Heat stress is common in most cereal-growing areas of the world. Maize (Zea mays L.) is the world’s most extensively grown cereal and is the principal staple food in many developing countries (Cassman, 1999; Morris et al., 1999;Vasal, 2000). Maize production and productivity are prone to rapid and constant changes due to global warming related environmental changes (Porter 2005; Wahid et al., 2007) Varieties with increased resilience to abiotic and biotic stresses will play an important role in autonomous adaptation to climate change (Easterling et al., 2007; Fedoroff et al., 2010). These efforts are particularly important in regions like South Asia, where current production systems are not sustainable and could be adversely impacted by climate change in the near future (IPCC, 2007; Niyogi et al., 2010; Rodell et al., 2009; ADB, 2009). Several climate modeling studies have suggested future increases in both day- and night-time temperatures, which could adversely impact maize production in the tropical regions (Lobell et al., 2011a; Cairns et al., 2012).
Maize genetics and breeding have undergone tremendous changes in the last few years. Molecular markers and doubled haploids (DH) have emerged as two most powerful technologies that are revolutionizing the way homozygous lines are developed in maize breeding programs (Mayor and Bernardo, 2009; Babu et al. 2013). Molecular marker-assisted breeding (referred commonly as molecular breeding), which seeks to accelerate the pace of phenotype-based breeding in resource-efficient manner, is gaining significance as more and more marker-trait associations are discovered, validated and becoming available for integration into product-oriented breeding pipelines. Besides marker-assisted selection (MAS) for simply inherited traits, whole genome-based ‘genomic selection’ (GS) has emerged as a powerful strategy for improving polygenic/complex traits such as abiotic stress tolerance or micronutrient concentrations. DH technology significantly reduces the time required to obtain genetically homozygous and pure lines compared to conventional inbreeding. Besides maximum genetic variance and increased precision in estimating the genotypic value of DH lines, this approach permits early selection of prospective hybrids, simplifies the logistics of inbred seed increase and maintenance and allows quick fixation of favorable alleles at quantitative trait loci (QTL) (Mayor and Bernardo, 2009; Lubberstedt and Ursula , 2012).

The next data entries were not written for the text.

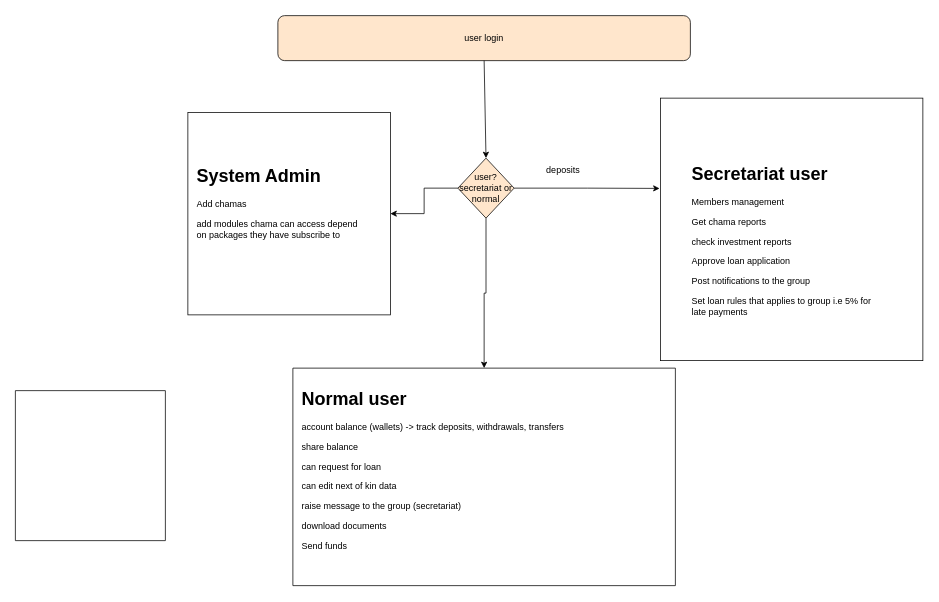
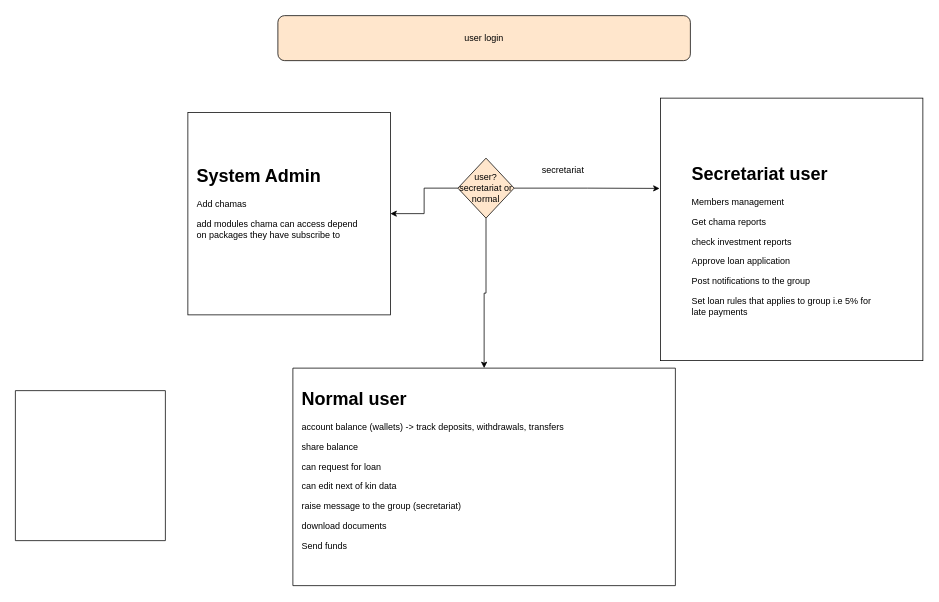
  <mxCell id="0" />
  <mxCell id="1" parent="0" />
  <mxCell id="2" value="user login" style="rounded=1;whiteSpace=wrap;html=1;fillColor=#ffe6cc;" vertex="1" parent="1"><mxGeometry x="370" y="20" width="550" height="60" as="geometry" /></mxCell>
  <mxCell id="3" style="edgeStyle=orthogonalEdgeStyle;rounded=0;orthogonalLoop=1;jettySize=auto;html=1;exitX=0.5;exitY=1;exitDx=0;exitDy=0;entryX=0.5;entryY=0;entryDx=0;entryDy=0;" edge="1" parent="1" source="5" target="7"><mxGeometry relative="1" as="geometry" /></mxCell>
  <mxCell id="4" style="edgeStyle=orthogonalEdgeStyle;rounded=0;orthogonalLoop=1;jettySize=auto;html=1;entryX=1;entryY=0.5;entryDx=0;entryDy=0;" edge="1" parent="1" source="5" target="12"><mxGeometry relative="1" as="geometry" /></mxCell>
  <mxCell id="5" value="user? secretariat or normal" style="rhombus;whiteSpace=wrap;html=1;fillColor=#ffe6cc;" vertex="1" parent="1"><mxGeometry x="610" y="210" width="75" height="80" as="geometry" /></mxCell>
- <mxCell id="6" value="" style="endArrow=classic;html=1;rounded=0;entryX=0.5;entryY=0;entryDx=0;entryDy=0;exitX=0.5;exitY=1;exitDx=0;exitDy=0;" edge="1" parent="1" source="2" target="5"><mxGeometry width="50" height="50" relative="1" as="geometry"><mxPoint x="620" y="110" as="sourcePoint" /><mxPoint x="670" y="60" as="targetPoint" /></mxGeometry></mxCell>
  <mxCell id="7" value="" style="swimlane;startSize=0;" vertex="1" parent="1"><mxGeometry x="390" y="490" width="510" height="290" as="geometry" /></mxCell>
  <mxCell id="8" value="&lt;h1 style=&quot;margin-top: 0px;&quot;&gt;Normal user&lt;/h1&gt;&lt;p&gt;account balance (wallets) -&amp;gt; track deposits, withdrawals, transfers&lt;/p&gt;&lt;p&gt;share balance&lt;/p&gt;&lt;p&gt;can request for loan&lt;/p&gt;&lt;p&gt;can edit next of kin data&lt;/p&gt;&lt;p&gt;raise message to the group (secretariat)&lt;/p&gt;&lt;p&gt;download documents&lt;/p&gt;&lt;p&gt;Send funds&lt;/p&gt;" style="text;html=1;whiteSpace=wrap;overflow=hidden;rounded=0;" vertex="1" parent="7"><mxGeometry x="10" y="20" width="490" height="250" as="geometry" /></mxCell>
  <mxCell id="9" value="" style="whiteSpace=wrap;html=1;aspect=fixed;" vertex="1" parent="1"><mxGeometry x="880" y="130" width="350" height="350" as="geometry" /></mxCell>
  <mxCell id="10" value="&lt;h1 style=&quot;margin-top: 0px;&quot;&gt;Secretariat user&lt;/h1&gt;&lt;p&gt;Members management&lt;/p&gt;&lt;p&gt;Get chama reports&lt;/p&gt;&lt;p&gt;check investment reports&lt;/p&gt;&lt;p&gt;Approve loan application&lt;/p&gt;&lt;p&gt;Post notifications to the group&lt;/p&gt;&lt;p&gt;Set loan rules that applies to group i.e 5% for late payments&amp;nbsp;&lt;/p&gt;" style="text;html=1;whiteSpace=wrap;overflow=hidden;rounded=0;" vertex="1" parent="1"><mxGeometry x="920" y="210" width="260" height="210" as="geometry" /></mxCell>
  <mxCell id="11" style="edgeStyle=orthogonalEdgeStyle;rounded=0;orthogonalLoop=1;jettySize=auto;html=1;exitX=1;exitY=0.5;exitDx=0;exitDy=0;entryX=-0.003;entryY=0.344;entryDx=0;entryDy=0;entryPerimeter=0;" edge="1" parent="1" source="5" target="9"><mxGeometry relative="1" as="geometry" /></mxCell>
  <mxCell id="12" value="" style="rounded=0;whiteSpace=wrap;html=1;" vertex="1" parent="1"><mxGeometry x="250" y="149" width="270" height="270" as="geometry" /></mxCell>
- <mxCell id="13" value="deposits&lt;div&gt;&lt;br&gt;&lt;/div&gt;" style="text;html=1;align=center;verticalAlign=middle;resizable=0;points=[];autosize=1;strokeColor=none;fillColor=none;" vertex="1" parent="1"><mxGeometry x="710" y="213" width="80" height="40" as="geometry" /></mxCell>
+ <mxCell id="13" value="secretariat&lt;div&gt;&lt;br&gt;&lt;/div&gt;" style="text;html=1;align=center;verticalAlign=middle;resizable=0;points=[];autosize=1;strokeColor=none;fillColor=none;" vertex="1" parent="1"><mxGeometry x="710" y="213" width="80" height="40" as="geometry" /></mxCell>
  <mxCell id="14" value="&lt;h1 style=&quot;margin-top: 0px;&quot;&gt;System Admin&lt;/h1&gt;&lt;p&gt;Add chamas&lt;/p&gt;&lt;p&gt;add modules chama can access depend on packages they have subscribe to&lt;/p&gt;" style="text;html=1;whiteSpace=wrap;overflow=hidden;rounded=0;" vertex="1" parent="1"><mxGeometry x="260" y="213" width="230" height="177" as="geometry" /></mxCell>
  <mxCell id="15" value="" style="swimlane;startSize=0;" vertex="1" parent="1"><mxGeometry x="20" y="520" width="200" height="200" as="geometry" /></mxCell>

Though QTL mapping experiments successfully identified a number of small effect genomic regions, did not translate into tangible germplasm products especially for complex traits such as abiotic
stress tolerance or polygenic biotic stress resistance (Bernardo, 2010). A more recent breakthrough is “genomic selection” (Meeuwissesn, 2001) which takes into account genome-wide marker polymorphisms rather than specific genomic regions (or a priori QTL information), and promises to overcome many constraints associated with conventional QTL mapping based MAS. GS approach met with significant success in a number of animal breeding programs, and is currently being actively researched in the plant breeding realm especially for complex/polygenic trait improvement. This approach doesn’t require prior QTL information and focuses entirely on prediction of performance. Selections are typically performed based on GEBVs (Genomic estimated breeding values), which are calculated for each individual in the population by fitting all the polymorphic markers as random effects in a linear model. Genome-wide selection is likely to be useful for complex traits, governed by numerous minor QTLs with a low heritability.

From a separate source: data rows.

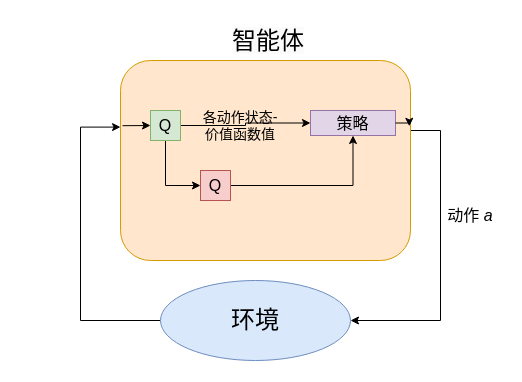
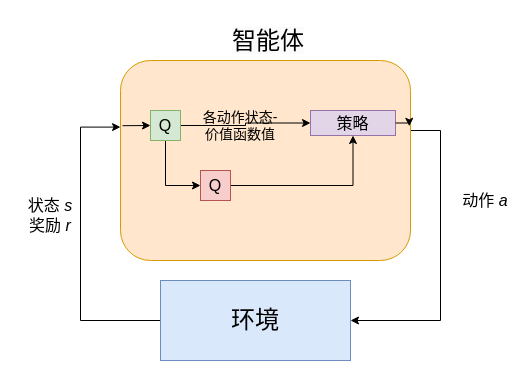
  <mxCell id="0" />
  <mxCell id="1" parent="0" />
  <mxCell id="2" style="edgeStyle=orthogonalEdgeStyle;rounded=0;orthogonalLoop=1;jettySize=auto;html=1;exitX=0;exitY=0.5;exitDx=0;exitDy=0;entryX=0;entryY=0.333;entryDx=0;entryDy=0;entryPerimeter=0;" parent="1" source="3" target="5" edge="1"><mxGeometry relative="1" as="geometry"><Array as="points"><mxPoint x="80" y="320" /><mxPoint x="80" y="127" /><mxPoint x="120" y="127" /></Array></mxGeometry></mxCell>
- <mxCell id="3" value="&lt;font style=&quot;font-size: 24px;&quot;&gt;环境&lt;/font&gt;" style="ellipse;whiteSpace=wrap;html=1;fillColor=#dae8fc;strokeColor=#6c8ebf;" parent="1" vertex="1"><mxGeometry x="160" y="280" width="190" height="80" as="geometry" /></mxCell>
+ <mxCell id="3" value="&lt;font style=&quot;font-size: 24px;&quot;&gt;环境&lt;/font&gt;" style="whiteSpace=wrap;html=1;fillColor=#dae8fc;strokeColor=#6c8ebf;rounded=0;" parent="1" vertex="1"><mxGeometry x="160" y="280" width="190" height="80" as="geometry" /></mxCell>
  <mxCell id="4" style="edgeStyle=orthogonalEdgeStyle;rounded=0;orthogonalLoop=1;jettySize=auto;html=1;exitX=1;exitY=0.5;exitDx=0;exitDy=0;entryX=1;entryY=0.5;entryDx=0;entryDy=0;" parent="1" source="5" target="3" edge="1"><mxGeometry relative="1" as="geometry"><Array as="points"><mxPoint x="410" y="130" /><mxPoint x="440" y="130" /><mxPoint x="440" y="320" /></Array></mxGeometry></mxCell>
  <mxCell id="5" value="" style="rounded=1;whiteSpace=wrap;html=1;fillColor=#ffe6cc;strokeColor=#d79b00;" parent="1" vertex="1"><mxGeometry x="120" y="60" width="290" height="200" as="geometry" /></mxCell>
- <mxCell id="6" value="动作 &lt;i&gt;a&lt;/i&gt;" style="text;html=1;align=center;verticalAlign=middle;whiteSpace=wrap;rounded=0;fontSize=16;" parent="1" vertex="1"><mxGeometry x="440" y="200" width="60" height="30" as="geometry" /></mxCell>
+ <mxCell id="6" value="动作 &lt;i&gt;a&lt;/i&gt;" style="text;html=1;align=center;verticalAlign=middle;whiteSpace=wrap;rounded=0;fontSize=16;" parent="1" vertex="1"><mxGeometry x="455" y="185" width="60" height="30" as="geometry" /></mxCell>
+ <mxCell id="7" value="状态 &lt;i&gt;s&lt;/i&gt;&lt;div&gt;奖励&lt;i&gt; r&lt;/i&gt;&lt;/div&gt;" style="text;html=1;align=center;verticalAlign=middle;whiteSpace=wrap;rounded=0;fontSize=16;" parent="1" vertex="1"><mxGeometry x="20" y="200" width="60" height="30" as="geometry" /></mxCell>
  <mxCell id="8" value="&lt;span style=&quot;color: rgb(0, 0, 0); font-family: Helvetica; font-size: 24px; font-style: normal; font-variant-ligatures: normal; font-variant-caps: normal; font-weight: 400; letter-spacing: normal; orphans: 2; text-align: center; text-indent: 0px; text-transform: none; widows: 2; word-spacing: 0px; -webkit-text-stroke-width: 0px; white-space: normal; background-color: rgb(251, 251, 251); text-decoration-thickness: initial; text-decoration-style: initial; text-decoration-color: initial; display: inline !important; float: none;&quot;&gt;智能体&lt;/span&gt;" style="text;whiteSpace=wrap;html=1;" parent="1" vertex="1"><mxGeometry x="230" y="20" width="110" height="50" as="geometry" /></mxCell>
  <mxCell id="9" style="edgeStyle=orthogonalEdgeStyle;rounded=0;orthogonalLoop=1;jettySize=auto;html=1;exitX=0.5;exitY=1;exitDx=0;exitDy=0;entryX=0;entryY=0.5;entryDx=0;entryDy=0;" parent="1" source="11" target="13" edge="1"><mxGeometry relative="1" as="geometry" /></mxCell>
  <mxCell id="10" style="edgeStyle=orthogonalEdgeStyle;rounded=0;orthogonalLoop=1;jettySize=auto;html=1;exitX=1;exitY=0.5;exitDx=0;exitDy=0;entryX=0;entryY=0.5;entryDx=0;entryDy=0;" parent="1" source="11" target="14" edge="1"><mxGeometry relative="1" as="geometry" /></mxCell>
  <mxCell id="11" value="Q" style="rounded=0;whiteSpace=wrap;html=1;fillColor=#d5e8d4;strokeColor=#82b366;fontSize=16;" parent="1" vertex="1"><mxGeometry x="150" y="110" width="30" height="30" as="geometry" /></mxCell>
  <mxCell id="12" style="edgeStyle=orthogonalEdgeStyle;rounded=0;orthogonalLoop=1;jettySize=auto;html=1;exitX=1;exitY=0.5;exitDx=0;exitDy=0;entryX=0.5;entryY=1;entryDx=0;entryDy=0;" parent="1" source="13" target="14" edge="1"><mxGeometry relative="1" as="geometry" /></mxCell>
  <mxCell id="13" value="Q" style="rounded=0;whiteSpace=wrap;html=1;fillColor=#f8cecc;strokeColor=#b85450;fontSize=16;" parent="1" vertex="1"><mxGeometry x="200" y="170" width="30" height="30" as="geometry" /></mxCell>
  <mxCell id="14" value="策略" style="rounded=0;whiteSpace=wrap;html=1;fillColor=#e1d5e7;strokeColor=#9673a6;fontSize=16;" parent="1" vertex="1"><mxGeometry x="310" y="110" width="85" height="25" as="geometry" /></mxCell>
  <mxCell id="15" value="各动作状态-价值函数值" style="text;html=1;align=center;verticalAlign=middle;whiteSpace=wrap;rounded=0;fontSize=14;" vertex="1" parent="1"><mxGeometry x="195" y="110" width="90" height="30" as="geometry" /></mxCell>
  <mxCell id="16" style="edgeStyle=orthogonalEdgeStyle;rounded=0;orthogonalLoop=1;jettySize=auto;html=1;exitX=1;exitY=0.5;exitDx=0;exitDy=0;entryX=0.996;entryY=0.329;entryDx=0;entryDy=0;entryPerimeter=0;" edge="1" parent="1" source="14" target="5"><mxGeometry relative="1" as="geometry" /></mxCell>
  <mxCell id="17" value="" style="endArrow=classic;html=1;rounded=0;entryX=0;entryY=0.5;entryDx=0;entryDy=0;exitX=0.007;exitY=0.326;exitDx=0;exitDy=0;exitPerimeter=0;" edge="1" parent="1" source="5" target="11"><mxGeometry width="50" height="50" relative="1" as="geometry"><mxPoint x="120" y="130" as="sourcePoint" /><mxPoint x="170" y="100" as="targetPoint" /></mxGeometry></mxCell>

Thus, advances in molecular technologies and strategies, coupled with new tools for abiotic stress phenotyping will provide a powerful combination for developing climate change resilient maize, for stress-prone agro-ecologies of India.
a. To evaluate test cross hybrids of Double Haploids [DH] lines that are derived from interconnected bi-parental populations under heat stress and optimal conditions at multiple locations for grain yield and other associated secondary traits.
b. To investigate the relationship between per se versus test cross performance of DH lines evaluated under heat stress conditions
c. To develop and validate a genomic selection model for resource-efficient identification of heat tolerant and high yielding DH lines derived from full- and half-sib populations
d. To systematically investigate how the composition of training population (TP) affects prediction accuracies for grain yield and other secondary traits associated with heat tolerance of DH lines obtained from individual crosses with different levels of relatedness.